**** Working data ****

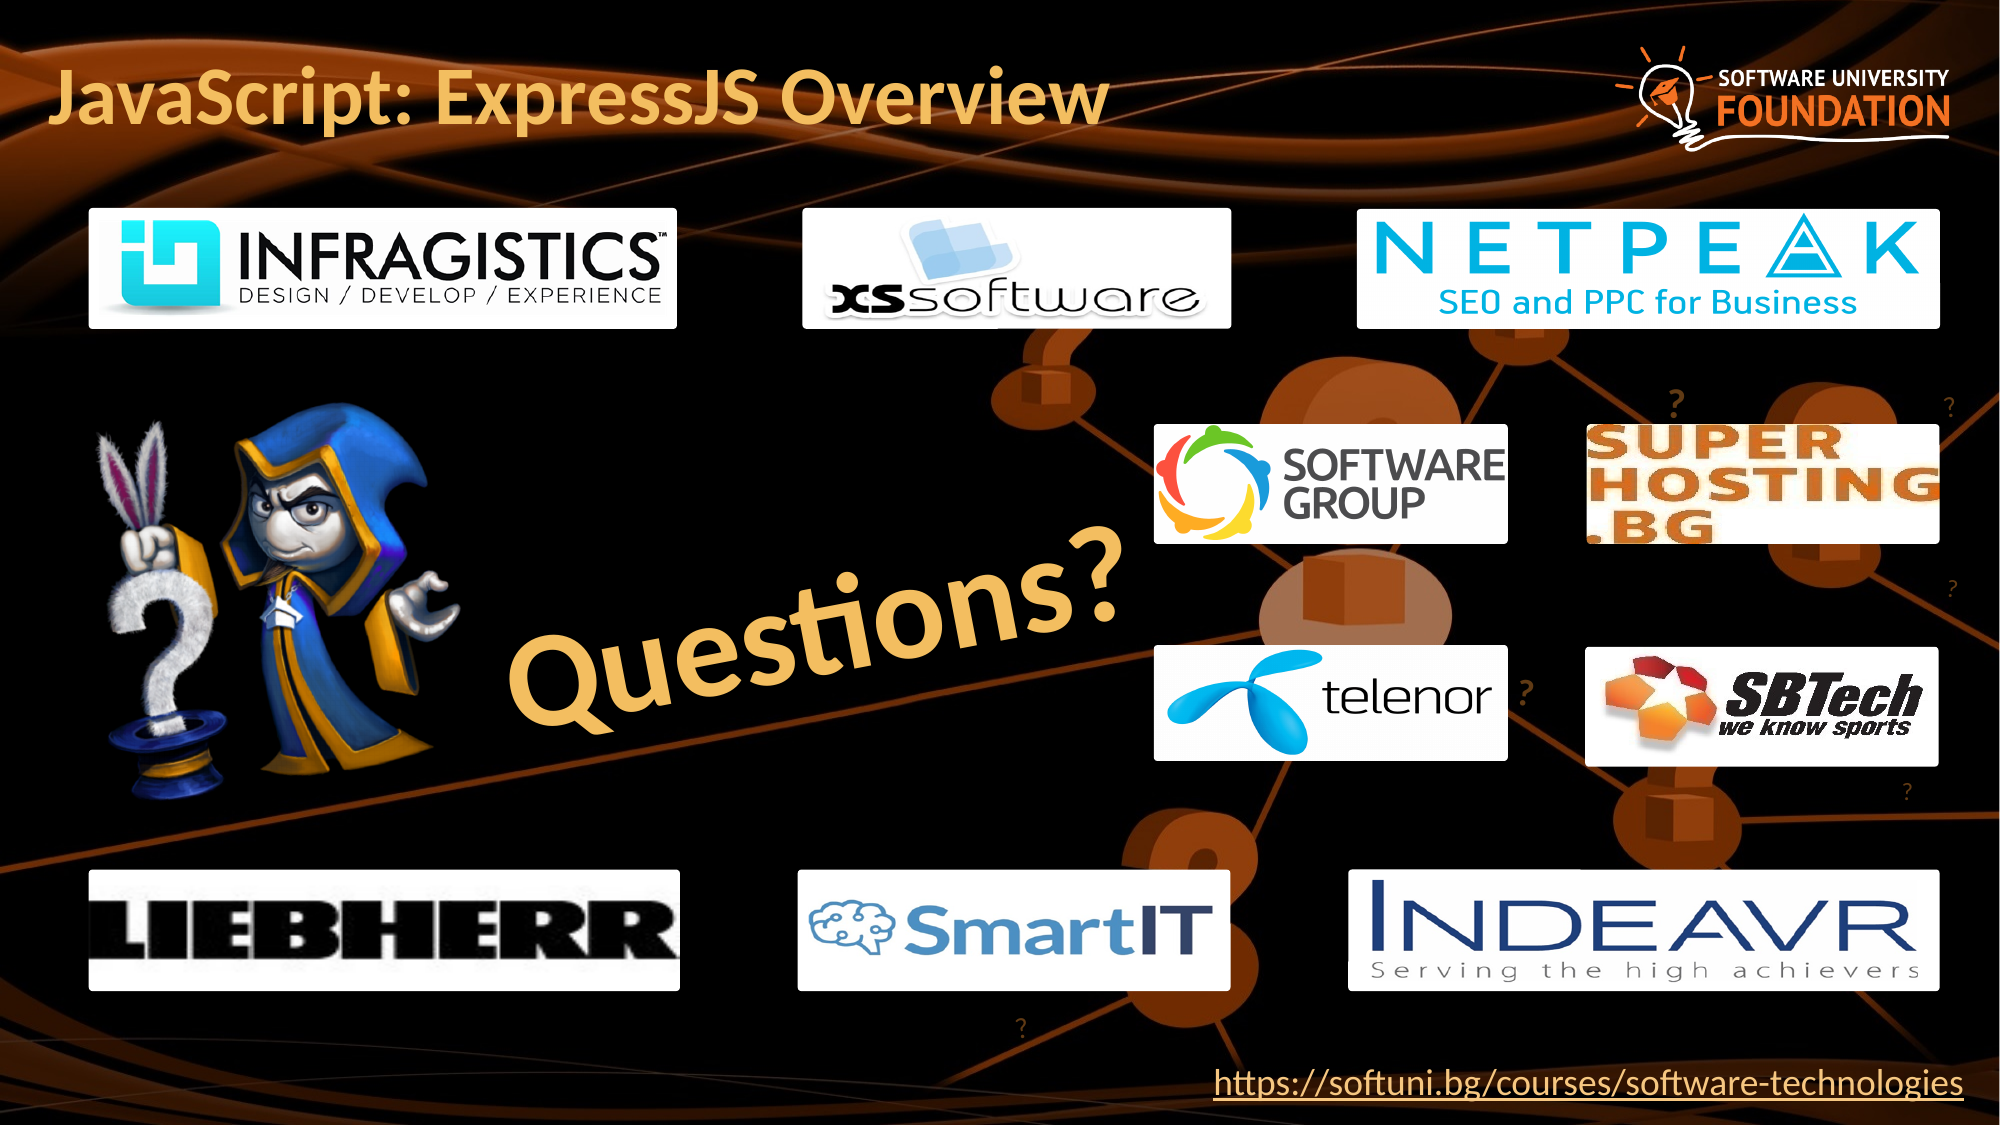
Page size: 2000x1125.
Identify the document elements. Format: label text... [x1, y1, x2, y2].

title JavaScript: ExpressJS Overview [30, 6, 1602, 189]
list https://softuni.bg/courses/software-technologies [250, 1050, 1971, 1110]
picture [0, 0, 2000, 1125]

****
**** Working data ****

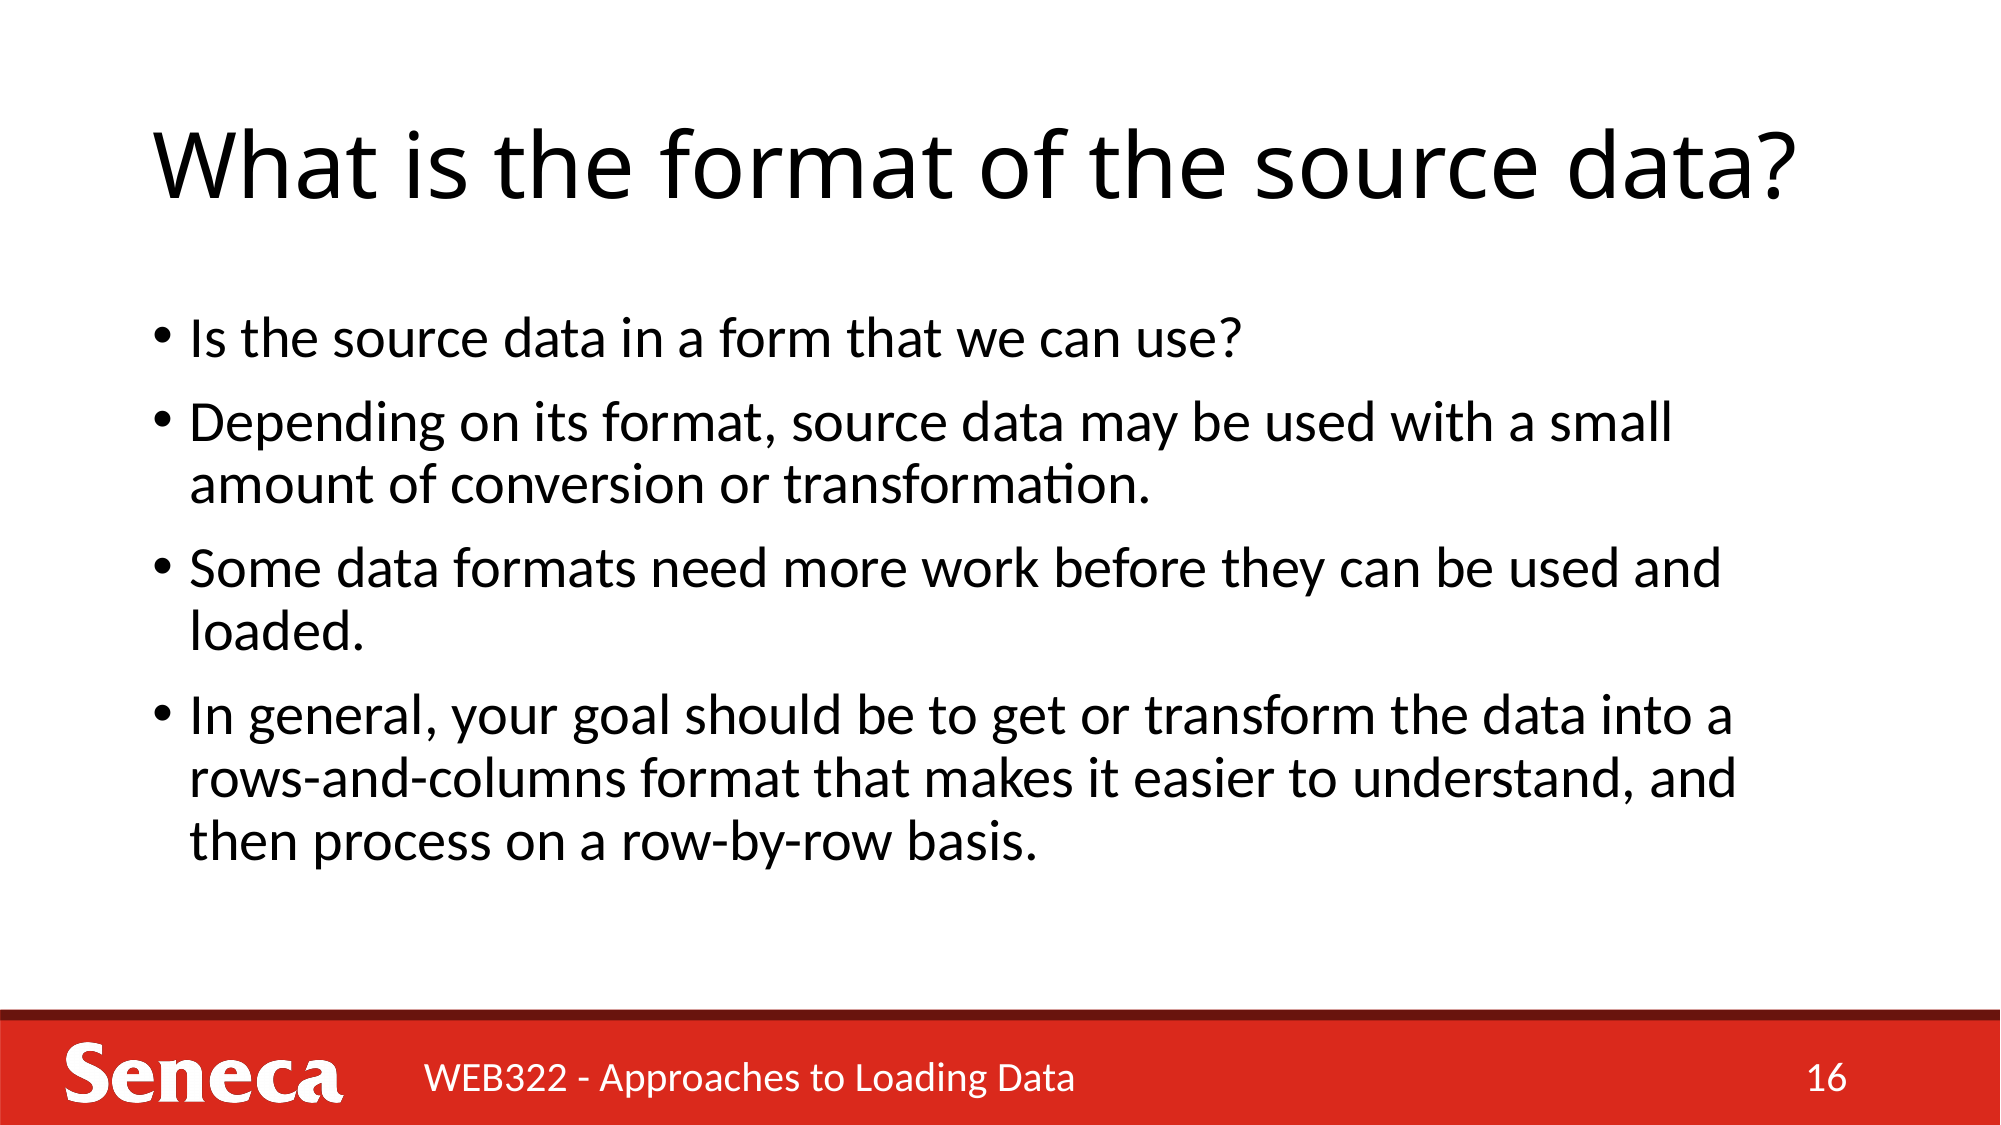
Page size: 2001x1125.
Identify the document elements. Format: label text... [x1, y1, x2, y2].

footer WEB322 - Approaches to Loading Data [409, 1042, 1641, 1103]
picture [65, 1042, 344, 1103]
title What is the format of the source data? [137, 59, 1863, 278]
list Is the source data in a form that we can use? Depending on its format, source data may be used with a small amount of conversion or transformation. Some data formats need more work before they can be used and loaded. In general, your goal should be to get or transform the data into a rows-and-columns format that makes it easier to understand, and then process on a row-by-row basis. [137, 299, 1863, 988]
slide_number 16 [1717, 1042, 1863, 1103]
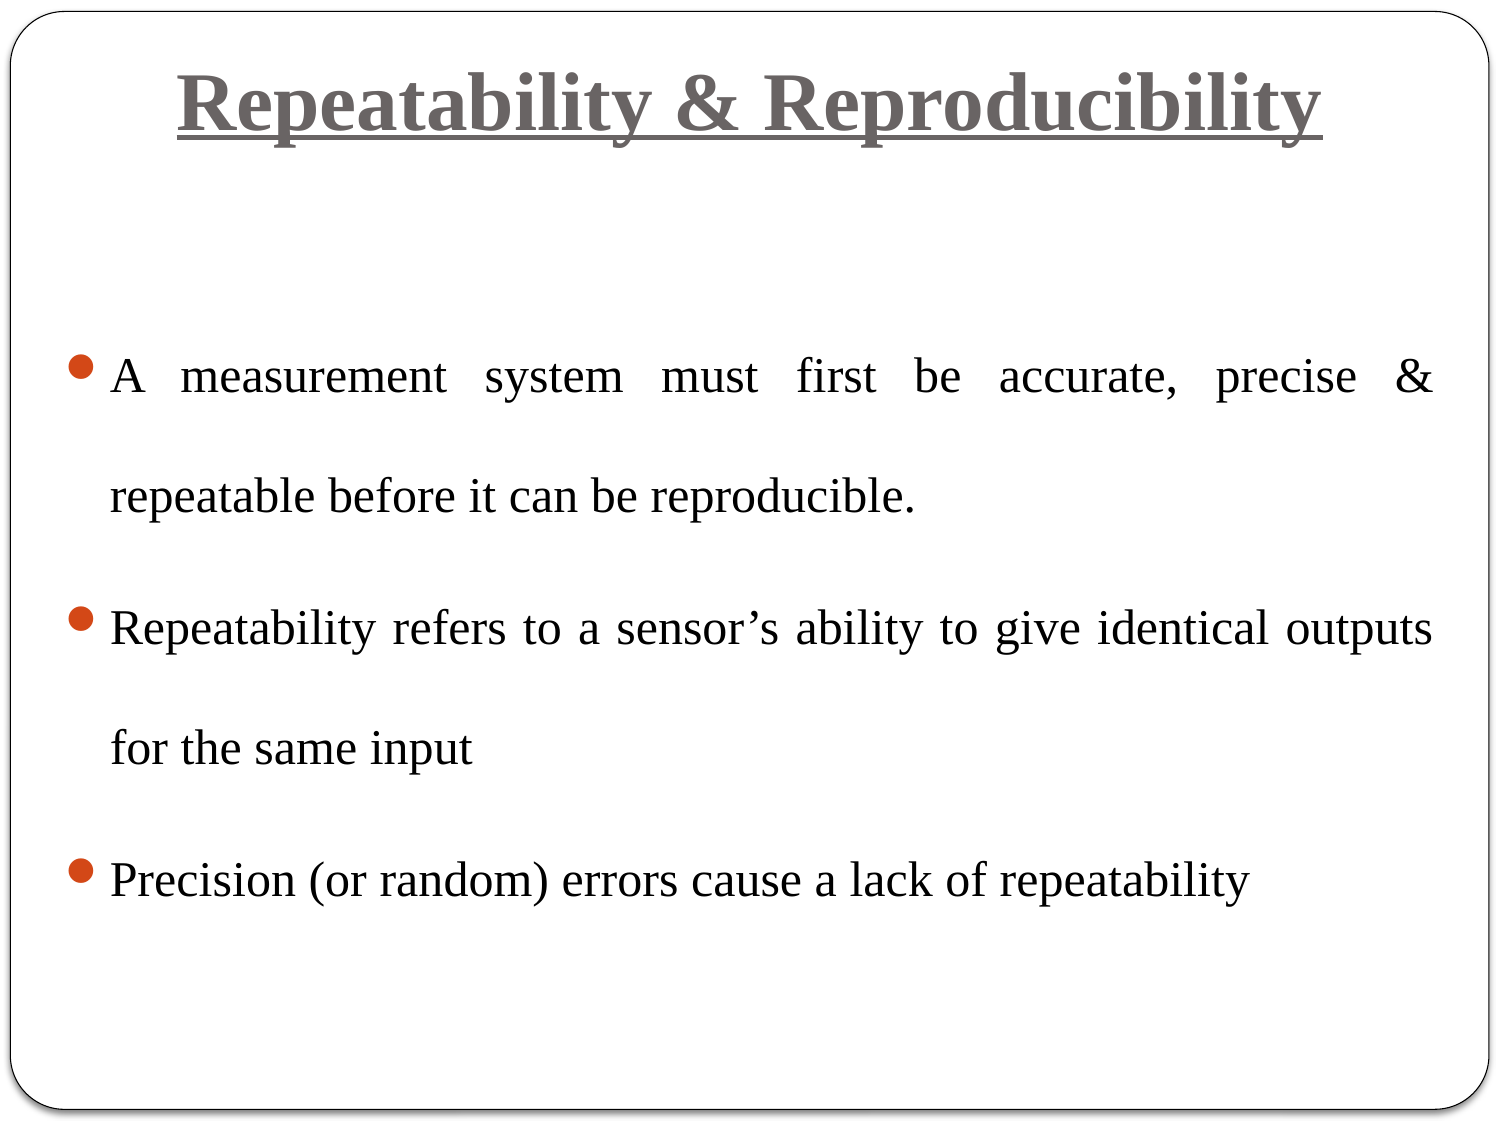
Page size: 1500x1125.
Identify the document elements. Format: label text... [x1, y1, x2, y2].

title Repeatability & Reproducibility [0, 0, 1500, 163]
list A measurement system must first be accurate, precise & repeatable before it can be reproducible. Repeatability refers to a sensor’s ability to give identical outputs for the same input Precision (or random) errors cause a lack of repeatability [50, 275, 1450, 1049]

****

• _Aim of the task_: Copy each line of the listing that includes "size".

• _Solution for this task_:
Page size: 2000x1125.
Page size: 2001x1125.
Page size: 1500x1125.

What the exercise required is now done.